Y allí, reconociéndonos culpables, pedir a Cristo su Gracia para que nos limpie
y nos permita recomenzar una vida de amor y piedad.
Y,
posteriormente, elevar a Jesús ese acto de fe que el leproso susurró al
Maestro, depositando en Él toda su esperanza: “Si quieres, puedes…” Así hemos
de abrir nuestro corazón al Amigo, al Hermano, al Amante. Con ese
convencimiento de que todo es posible para Aquel que sólo espera que vayamos a
su encuentro. Y Jesús, como siempre, ante una actitud que rinde su voluntad a
la aceptación de la voluntad divina, responde como es habitual en Él: “Quiero”.
Ese “quiero” que el Hijo de Dios está dispuesto a ofrecernos, si nosotros
ponemos nuestra confianza en su respuesta. Si somos capaces de tender nuestra
mano, para asir con fuerza la suya, cuando nos sentimos desfallecer.
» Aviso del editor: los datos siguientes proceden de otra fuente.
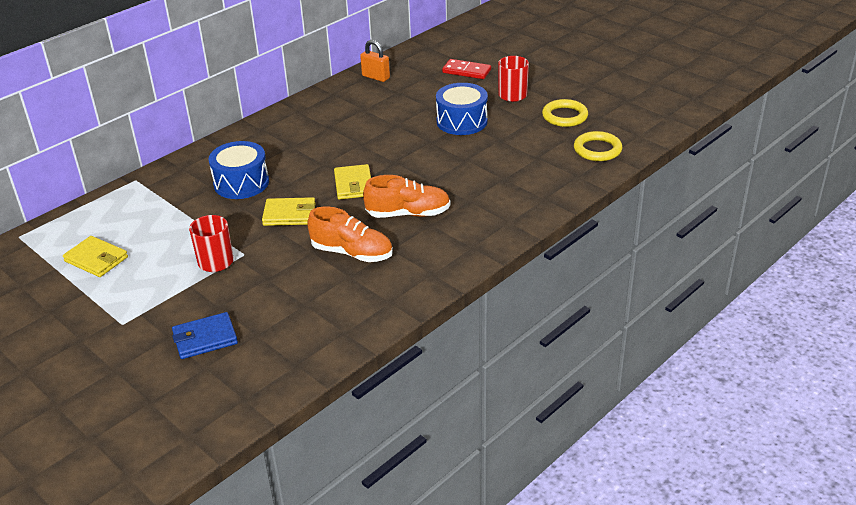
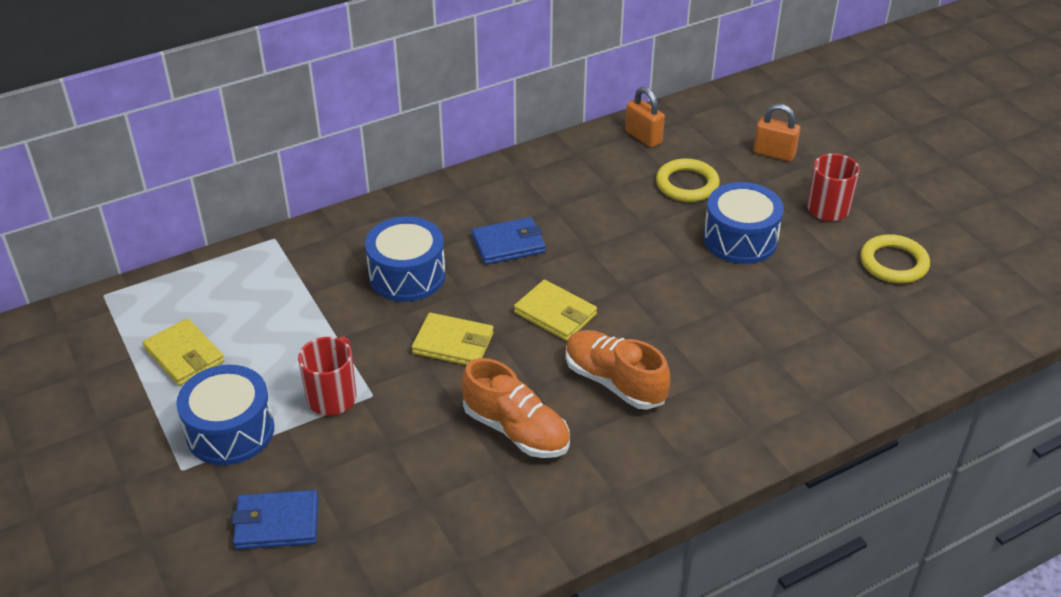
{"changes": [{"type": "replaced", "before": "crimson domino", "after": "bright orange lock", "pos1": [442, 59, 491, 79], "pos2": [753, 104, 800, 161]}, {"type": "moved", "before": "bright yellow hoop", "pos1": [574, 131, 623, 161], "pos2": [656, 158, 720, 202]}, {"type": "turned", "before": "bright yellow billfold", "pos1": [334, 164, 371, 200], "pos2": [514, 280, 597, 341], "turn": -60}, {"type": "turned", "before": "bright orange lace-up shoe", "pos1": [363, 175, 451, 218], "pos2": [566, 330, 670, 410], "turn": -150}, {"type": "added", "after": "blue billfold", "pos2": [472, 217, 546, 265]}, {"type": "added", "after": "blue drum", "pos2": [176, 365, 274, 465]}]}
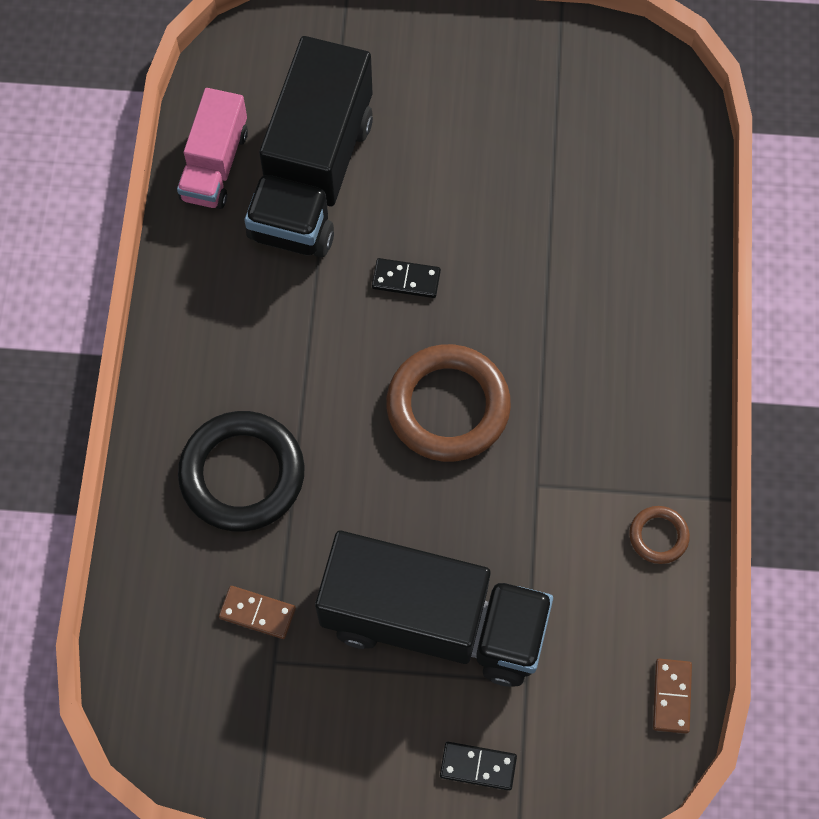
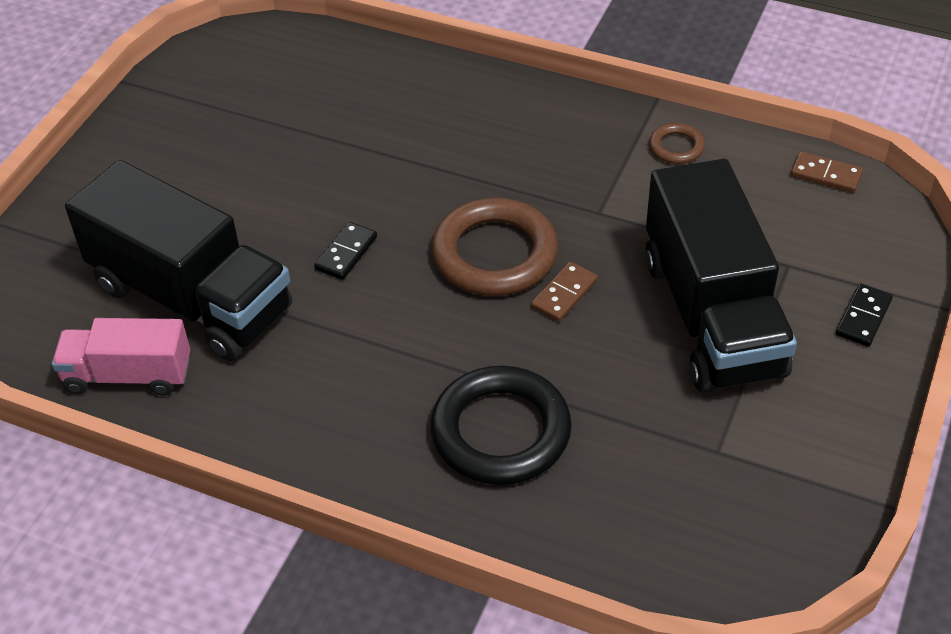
{"changes": [{"type": "turned", "before": "pink lorry", "pos1": [177, 88, 248, 209], "pos2": [52, 318, 190, 396], "turn": 150}, {"type": "turned", "before": "jet-black lorry", "pos1": [315, 531, 553, 687], "pos2": [645, 159, 797, 393], "turn": 135}, {"type": "moved", "before": "brown domino", "pos1": [219, 586, 296, 639], "pos2": [531, 262, 598, 322]}]}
Difícilmente nos sostendrá en la caída, si no elevamos nuestros brazos, para
que nos sujete con los suyos. El Señor nos espera siempre en la soledad del
Sagrario, como lo hacía con todos aquellos que recorrían los caminos de
Galilea. Está presente, como entonces, pero ahora en forma sacramental, a la
espera de que queramos, como el leproso, recurrir a su presencia. Está sentado
todo un Dios, por amor, aguardando a que queramos ir a visitarle.